▶ Task instructions
Copy out everything from the very beginning of the material down to the line containing "do producto de impermeabil", including both the first line and that line.
[Opening Supplied data section]
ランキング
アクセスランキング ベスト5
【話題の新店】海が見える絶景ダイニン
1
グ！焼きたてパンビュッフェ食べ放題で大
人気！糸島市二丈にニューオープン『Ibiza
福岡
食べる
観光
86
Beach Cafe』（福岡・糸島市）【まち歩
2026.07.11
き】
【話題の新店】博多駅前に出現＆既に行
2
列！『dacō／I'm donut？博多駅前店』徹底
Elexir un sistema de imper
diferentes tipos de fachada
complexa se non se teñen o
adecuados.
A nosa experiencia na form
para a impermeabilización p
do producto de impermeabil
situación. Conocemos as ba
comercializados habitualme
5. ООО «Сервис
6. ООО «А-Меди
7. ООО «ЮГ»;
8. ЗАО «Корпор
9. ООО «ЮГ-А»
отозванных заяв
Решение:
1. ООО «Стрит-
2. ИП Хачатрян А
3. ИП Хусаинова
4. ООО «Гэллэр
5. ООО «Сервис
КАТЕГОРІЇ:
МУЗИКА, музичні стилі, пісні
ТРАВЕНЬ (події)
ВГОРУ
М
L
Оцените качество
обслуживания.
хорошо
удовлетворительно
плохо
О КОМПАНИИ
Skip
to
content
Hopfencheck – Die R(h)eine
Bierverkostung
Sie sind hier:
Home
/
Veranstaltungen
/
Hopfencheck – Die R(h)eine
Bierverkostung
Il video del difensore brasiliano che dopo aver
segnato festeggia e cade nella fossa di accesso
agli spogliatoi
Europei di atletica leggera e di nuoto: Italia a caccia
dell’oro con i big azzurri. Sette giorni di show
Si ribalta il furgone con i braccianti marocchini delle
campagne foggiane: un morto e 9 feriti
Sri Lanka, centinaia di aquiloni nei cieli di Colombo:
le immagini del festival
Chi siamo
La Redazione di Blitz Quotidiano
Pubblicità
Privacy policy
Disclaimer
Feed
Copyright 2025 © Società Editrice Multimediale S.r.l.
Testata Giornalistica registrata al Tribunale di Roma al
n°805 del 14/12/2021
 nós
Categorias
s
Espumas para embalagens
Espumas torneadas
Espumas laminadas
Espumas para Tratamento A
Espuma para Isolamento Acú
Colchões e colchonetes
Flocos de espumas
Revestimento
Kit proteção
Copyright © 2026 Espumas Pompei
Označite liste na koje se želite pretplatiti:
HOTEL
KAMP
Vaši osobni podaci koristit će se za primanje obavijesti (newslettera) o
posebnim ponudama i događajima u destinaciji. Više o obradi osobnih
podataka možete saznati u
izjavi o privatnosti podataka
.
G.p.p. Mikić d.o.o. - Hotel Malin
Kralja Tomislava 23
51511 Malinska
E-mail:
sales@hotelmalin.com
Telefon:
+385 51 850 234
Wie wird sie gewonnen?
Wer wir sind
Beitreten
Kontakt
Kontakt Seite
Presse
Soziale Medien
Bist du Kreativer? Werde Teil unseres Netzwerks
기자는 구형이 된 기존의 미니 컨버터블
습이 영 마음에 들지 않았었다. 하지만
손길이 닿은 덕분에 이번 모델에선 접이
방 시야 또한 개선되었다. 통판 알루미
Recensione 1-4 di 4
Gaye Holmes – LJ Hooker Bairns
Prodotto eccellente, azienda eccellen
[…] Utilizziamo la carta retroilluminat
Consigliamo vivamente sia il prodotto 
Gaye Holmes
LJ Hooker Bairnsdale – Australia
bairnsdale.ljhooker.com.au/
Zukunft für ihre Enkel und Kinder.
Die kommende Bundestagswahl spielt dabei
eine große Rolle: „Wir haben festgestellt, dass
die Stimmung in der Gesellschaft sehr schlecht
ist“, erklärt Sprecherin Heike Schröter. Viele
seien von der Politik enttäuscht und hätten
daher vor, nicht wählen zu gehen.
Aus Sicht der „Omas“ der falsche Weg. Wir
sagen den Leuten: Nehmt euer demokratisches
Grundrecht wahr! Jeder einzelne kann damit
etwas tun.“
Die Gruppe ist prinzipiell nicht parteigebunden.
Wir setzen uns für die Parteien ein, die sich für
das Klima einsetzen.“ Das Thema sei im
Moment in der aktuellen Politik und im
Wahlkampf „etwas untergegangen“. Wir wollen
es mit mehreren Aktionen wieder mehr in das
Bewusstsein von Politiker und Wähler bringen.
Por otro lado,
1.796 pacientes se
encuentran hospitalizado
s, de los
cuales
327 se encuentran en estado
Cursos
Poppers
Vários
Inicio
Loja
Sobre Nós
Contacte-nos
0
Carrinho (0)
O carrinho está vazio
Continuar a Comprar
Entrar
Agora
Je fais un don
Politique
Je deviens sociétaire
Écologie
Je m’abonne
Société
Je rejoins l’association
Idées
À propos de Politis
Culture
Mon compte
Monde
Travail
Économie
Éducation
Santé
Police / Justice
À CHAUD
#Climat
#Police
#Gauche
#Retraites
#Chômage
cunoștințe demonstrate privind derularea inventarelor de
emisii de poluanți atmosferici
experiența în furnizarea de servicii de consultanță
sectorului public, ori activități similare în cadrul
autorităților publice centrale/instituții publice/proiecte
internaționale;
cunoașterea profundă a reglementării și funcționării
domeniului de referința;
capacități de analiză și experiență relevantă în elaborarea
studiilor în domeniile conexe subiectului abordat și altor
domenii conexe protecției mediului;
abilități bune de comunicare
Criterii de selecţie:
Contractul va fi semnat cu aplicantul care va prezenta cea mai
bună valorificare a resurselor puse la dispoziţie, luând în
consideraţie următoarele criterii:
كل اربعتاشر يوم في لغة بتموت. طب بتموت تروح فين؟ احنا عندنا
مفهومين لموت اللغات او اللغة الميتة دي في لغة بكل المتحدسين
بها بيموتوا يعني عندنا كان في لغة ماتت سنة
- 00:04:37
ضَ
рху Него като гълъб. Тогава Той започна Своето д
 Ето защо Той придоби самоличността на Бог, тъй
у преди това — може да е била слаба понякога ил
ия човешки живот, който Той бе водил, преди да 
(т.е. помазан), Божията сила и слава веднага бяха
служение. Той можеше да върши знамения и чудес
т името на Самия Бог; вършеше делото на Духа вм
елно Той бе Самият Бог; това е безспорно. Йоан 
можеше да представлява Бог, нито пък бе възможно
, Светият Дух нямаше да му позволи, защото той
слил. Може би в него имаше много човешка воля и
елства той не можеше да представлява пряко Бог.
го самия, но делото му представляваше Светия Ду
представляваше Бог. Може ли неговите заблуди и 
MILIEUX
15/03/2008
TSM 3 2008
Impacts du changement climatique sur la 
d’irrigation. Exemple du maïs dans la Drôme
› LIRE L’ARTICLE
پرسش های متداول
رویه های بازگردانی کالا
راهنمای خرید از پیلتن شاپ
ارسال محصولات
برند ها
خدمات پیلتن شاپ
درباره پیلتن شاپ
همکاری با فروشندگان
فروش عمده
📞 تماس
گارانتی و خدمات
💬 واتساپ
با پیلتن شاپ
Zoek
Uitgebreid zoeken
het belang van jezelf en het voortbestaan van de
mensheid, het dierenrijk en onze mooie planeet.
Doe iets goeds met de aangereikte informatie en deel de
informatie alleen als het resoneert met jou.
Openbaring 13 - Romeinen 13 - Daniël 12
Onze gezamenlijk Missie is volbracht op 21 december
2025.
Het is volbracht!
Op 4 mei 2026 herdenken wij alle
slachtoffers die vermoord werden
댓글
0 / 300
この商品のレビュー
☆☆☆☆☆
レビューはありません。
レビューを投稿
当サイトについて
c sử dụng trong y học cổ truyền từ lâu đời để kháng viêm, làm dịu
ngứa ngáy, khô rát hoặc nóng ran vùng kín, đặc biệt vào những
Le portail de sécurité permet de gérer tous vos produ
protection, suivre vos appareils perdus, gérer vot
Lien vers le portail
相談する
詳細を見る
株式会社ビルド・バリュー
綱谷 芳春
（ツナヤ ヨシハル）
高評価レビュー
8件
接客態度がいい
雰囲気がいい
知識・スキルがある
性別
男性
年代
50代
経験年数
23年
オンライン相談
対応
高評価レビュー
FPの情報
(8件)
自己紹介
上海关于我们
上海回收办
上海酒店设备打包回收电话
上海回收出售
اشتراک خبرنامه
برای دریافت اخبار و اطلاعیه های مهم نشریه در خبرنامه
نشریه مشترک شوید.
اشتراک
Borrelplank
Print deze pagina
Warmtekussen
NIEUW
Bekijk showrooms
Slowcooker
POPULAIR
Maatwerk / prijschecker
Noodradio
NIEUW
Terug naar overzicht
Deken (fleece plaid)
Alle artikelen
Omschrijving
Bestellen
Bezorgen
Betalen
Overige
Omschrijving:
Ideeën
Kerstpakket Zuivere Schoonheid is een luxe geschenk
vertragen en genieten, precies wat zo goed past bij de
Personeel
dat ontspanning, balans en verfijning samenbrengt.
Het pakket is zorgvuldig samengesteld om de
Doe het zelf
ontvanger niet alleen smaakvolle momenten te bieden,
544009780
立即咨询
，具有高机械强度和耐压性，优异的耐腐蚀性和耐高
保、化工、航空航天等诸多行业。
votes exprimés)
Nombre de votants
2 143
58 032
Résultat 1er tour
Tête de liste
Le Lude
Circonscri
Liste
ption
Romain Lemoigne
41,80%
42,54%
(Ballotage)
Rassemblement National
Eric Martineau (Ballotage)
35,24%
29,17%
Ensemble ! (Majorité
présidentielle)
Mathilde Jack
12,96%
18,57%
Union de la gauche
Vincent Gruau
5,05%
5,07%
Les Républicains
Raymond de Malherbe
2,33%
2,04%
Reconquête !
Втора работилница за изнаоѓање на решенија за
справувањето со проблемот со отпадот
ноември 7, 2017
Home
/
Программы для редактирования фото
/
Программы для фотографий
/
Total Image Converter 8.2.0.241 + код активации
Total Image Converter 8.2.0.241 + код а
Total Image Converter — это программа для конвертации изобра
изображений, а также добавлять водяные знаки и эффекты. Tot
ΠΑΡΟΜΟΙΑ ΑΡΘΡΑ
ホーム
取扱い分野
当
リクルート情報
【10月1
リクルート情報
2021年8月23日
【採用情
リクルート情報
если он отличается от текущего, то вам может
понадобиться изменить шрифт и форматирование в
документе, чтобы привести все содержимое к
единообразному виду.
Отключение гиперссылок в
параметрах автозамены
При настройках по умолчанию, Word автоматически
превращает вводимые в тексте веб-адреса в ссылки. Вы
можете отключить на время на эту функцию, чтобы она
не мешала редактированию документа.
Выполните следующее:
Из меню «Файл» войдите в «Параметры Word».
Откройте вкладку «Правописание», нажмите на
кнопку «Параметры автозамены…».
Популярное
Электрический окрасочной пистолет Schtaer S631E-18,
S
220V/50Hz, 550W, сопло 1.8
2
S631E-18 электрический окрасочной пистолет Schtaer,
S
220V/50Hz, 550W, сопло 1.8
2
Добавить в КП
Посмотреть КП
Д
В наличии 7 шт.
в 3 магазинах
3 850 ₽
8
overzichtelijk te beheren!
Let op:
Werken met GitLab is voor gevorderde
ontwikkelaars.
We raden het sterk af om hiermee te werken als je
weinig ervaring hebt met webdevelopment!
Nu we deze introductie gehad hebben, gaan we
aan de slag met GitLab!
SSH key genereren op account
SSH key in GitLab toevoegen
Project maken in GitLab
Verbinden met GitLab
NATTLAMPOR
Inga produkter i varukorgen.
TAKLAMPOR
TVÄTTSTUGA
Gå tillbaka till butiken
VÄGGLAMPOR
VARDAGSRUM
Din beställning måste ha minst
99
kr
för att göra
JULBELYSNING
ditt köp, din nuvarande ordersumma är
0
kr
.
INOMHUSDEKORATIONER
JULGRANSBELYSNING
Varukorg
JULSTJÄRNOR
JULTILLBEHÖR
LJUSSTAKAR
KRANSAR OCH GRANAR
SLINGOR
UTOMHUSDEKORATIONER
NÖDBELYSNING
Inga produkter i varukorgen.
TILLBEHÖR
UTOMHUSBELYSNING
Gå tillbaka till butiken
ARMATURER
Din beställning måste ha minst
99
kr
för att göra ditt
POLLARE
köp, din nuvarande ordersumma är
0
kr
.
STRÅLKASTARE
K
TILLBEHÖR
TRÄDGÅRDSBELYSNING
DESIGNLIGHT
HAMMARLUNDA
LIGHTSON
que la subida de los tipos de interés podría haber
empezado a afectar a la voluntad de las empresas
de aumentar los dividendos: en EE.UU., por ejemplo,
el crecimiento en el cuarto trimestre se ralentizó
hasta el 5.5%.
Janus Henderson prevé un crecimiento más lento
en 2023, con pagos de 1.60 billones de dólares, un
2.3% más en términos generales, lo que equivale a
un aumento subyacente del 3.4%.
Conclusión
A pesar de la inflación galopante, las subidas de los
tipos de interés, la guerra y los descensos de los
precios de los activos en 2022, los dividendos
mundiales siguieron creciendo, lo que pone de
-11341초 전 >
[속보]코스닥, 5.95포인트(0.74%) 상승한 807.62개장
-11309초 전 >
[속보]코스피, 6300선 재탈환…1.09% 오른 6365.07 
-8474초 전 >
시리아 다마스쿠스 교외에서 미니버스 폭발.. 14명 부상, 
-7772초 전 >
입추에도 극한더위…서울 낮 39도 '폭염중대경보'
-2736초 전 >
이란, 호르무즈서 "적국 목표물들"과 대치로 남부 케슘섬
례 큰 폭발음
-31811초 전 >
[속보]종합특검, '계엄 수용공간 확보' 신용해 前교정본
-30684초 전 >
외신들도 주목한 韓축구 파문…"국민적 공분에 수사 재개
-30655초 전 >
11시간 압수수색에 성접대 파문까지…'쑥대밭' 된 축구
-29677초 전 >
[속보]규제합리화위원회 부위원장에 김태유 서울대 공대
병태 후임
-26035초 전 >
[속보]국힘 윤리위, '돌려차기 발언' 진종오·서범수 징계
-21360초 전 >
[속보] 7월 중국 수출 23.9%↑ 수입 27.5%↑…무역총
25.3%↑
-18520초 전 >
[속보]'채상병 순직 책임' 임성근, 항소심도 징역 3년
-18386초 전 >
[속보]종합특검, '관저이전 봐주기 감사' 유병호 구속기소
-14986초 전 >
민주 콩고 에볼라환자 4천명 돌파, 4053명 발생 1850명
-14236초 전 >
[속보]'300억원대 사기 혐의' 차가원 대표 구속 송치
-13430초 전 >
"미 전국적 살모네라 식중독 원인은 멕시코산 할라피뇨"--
[Closing Supplied data section]
▶ Answer space
ランキング
アクセスランキング ベスト5
【話題の新店】海が見える絶景ダイニン
1
グ！焼きたてパンビュッフェ食べ放題で大
人気！糸島市二丈にニューオープン『Ibiza
福岡
食べる
観光
86
Beach Cafe』（福岡・糸島市）【まち歩
2026.07.11
き】
【話題の新店】博多駅前に出現＆既に行
2
列！『dacō／I'm donut？博多駅前店』徹底
Elexir un sistema de imper
diferentes tipos de fachada
complexa se non se teñen o
adecuados.
A nosa experiencia na form
para a impermeabilización p
do producto de impermeabil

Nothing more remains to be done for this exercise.